Republic Bank of Chicago v. Lighthouse Management Group (Subject Matter Jurisdiction, Barton Doctrine/Princess Lida Doctrine/Colorado River Doctrine)

In Republic Bank of Chicago v. Lighthouse Management Group, 829 F.Supp.2d 766 (D.Minn 2010), the court addressed issues of subject matter jurisdiction in an action against property of a receivership, analyzing the Barton Doctrine, Princess Lida Doctrine, and Colorado River Doctrine, and dismissed the non-receivership action.

The Barton Doctrine, a long-established common law rule created by the Supreme Court, provides protection for a receiver from lawsuits in the course of his duties, by requiring that any potential plaintiff obtain leave from the court which appointed the receiver prior to filing suit. Barton v. Barbour, 104 U.S. 126 (1881). There is a narrow exception to the Barton Doctrine, created by statute in 28 USC § 959(a), that allows suit against receivers to the extent that they are “carrying on business.” However, as the district court notes in Republic Bank, §959(a) applies only to receivers appointed by federal courts, and there is not an equivalent exception for receivers appointed by state courts.

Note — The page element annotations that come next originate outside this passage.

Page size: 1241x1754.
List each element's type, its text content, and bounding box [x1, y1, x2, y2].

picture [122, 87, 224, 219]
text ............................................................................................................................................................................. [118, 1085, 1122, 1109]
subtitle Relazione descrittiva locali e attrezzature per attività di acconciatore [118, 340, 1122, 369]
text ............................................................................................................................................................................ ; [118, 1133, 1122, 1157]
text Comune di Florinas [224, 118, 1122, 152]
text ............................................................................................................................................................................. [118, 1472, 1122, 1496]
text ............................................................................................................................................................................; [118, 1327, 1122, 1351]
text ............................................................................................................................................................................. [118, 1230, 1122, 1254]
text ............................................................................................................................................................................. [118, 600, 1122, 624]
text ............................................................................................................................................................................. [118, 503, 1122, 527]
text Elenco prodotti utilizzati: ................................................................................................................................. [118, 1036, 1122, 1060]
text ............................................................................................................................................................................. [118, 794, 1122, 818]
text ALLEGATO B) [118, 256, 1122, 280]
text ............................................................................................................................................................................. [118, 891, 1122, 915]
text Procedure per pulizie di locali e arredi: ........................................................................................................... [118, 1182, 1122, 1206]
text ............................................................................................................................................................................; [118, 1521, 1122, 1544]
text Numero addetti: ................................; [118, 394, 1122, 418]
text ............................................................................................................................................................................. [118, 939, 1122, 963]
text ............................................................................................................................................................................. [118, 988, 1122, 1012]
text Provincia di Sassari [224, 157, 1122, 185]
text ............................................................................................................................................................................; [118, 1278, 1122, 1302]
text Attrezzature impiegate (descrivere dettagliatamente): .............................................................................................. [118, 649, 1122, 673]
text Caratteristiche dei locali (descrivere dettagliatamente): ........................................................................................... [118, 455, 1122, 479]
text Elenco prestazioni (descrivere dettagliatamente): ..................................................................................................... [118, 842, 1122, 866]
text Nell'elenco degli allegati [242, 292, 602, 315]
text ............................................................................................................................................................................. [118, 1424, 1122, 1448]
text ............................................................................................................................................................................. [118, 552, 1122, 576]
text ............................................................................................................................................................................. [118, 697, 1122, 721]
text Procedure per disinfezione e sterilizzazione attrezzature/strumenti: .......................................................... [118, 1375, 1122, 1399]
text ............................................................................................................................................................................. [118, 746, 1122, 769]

Although not discussed by the court in Republic Bank, this exception has previously been interpreted very narrowly, as “carrying on business” has not been determined to include any actions related to administering and liquidating the receivership estate. See DeLorean Motor Company v. Weitzman, 991 F.2d 1236 (6th Cir. 1993). The court in Republic Bank also addressed the ultra vires exception to Barton, which provides that if the receiver takes possession of property belonging to another it may be liable for suit because it would be acting outside the scope of its authority as a receiver. Although the exception does exist, the court noted that it clearly does not apply when the authority granted to the receiver explicitly encompasses the property in question.

The Princess Lida Doctrine, next addressed by the court in Republic Bank, may provide further protection to a receiver from suit. Princess Lida provides that the first court to assume in rem or quasi in rem jurisdiction over property in a controversy has exclusive jurisdiction over the res. Princess Lida of Thurn and Taxis v. Thompson, 305 U.S. 456, 466 (1939). As the district court in Republic Bank noted, this doctrine does not only pertain to cases where property has been actually seized, but it also applies in other cases in which the court must control the property in question in order to grant the relief sought, including suits brought to marshal or liquidate assets, administer trusts, and other similar cases. As such, in receiverships, the first court to exercise jurisdiction over the assets in the estate has exclusive jurisdiction over those assets, and another court may not exercise jurisdiction to assign another party rights to those assets.

Despite the clear indication from Princess Lida and the Barton Doctrine that jurisdiction should be declined in the federal court in light of the pending state court litigation in which the receiver was appointed, the court in Republic Bank still had to address the Colorado River Doctrine before dismissing the action. Under this doctrine, a federal court has a strong obligation to exercise jurisdiction, as a suit may be dismissed only when parallel state and federal actions exist and exceptional circumstances warrant dismissal. The district court in Republic Bank, however, noted that in this case there was a substantial likelihood that the state proceeding which appointed the receiver would fully dispose of the claims presented in federal court, and as such the state and federal proceedings were parallel. The court disagreed that further parallelism was necessary under Colorado River. To determine whether exceptional circumstances existed, the Court used the six factors from Moses H. Cone Mem. Hosp. v. Mercury Constr. Corp., 460 U.S. 1 (1983). The factors are: (1) whether there is a res over which one court has established jurisdiction, (2) the inconvenience of the federal forum, (3) whether maintaining separate actions may result in piecemeal litigation, (4) which case has priority, (5) whether state or federal law controls, and (6) the adequacy of the state forum to protect the plaintiff’s rights. In determining that exceptional circumstances did exist, the court especially noted the overlap in the issues of the two suits and the difficulty of severing the plaintiff’s claims from the receivership action. Further, the court pointed out that there are several parties in the receivership proceeding not party to the present action, and an adjudication of the plaintiff’s rights would thus significantly disrupt the receivership proceeding.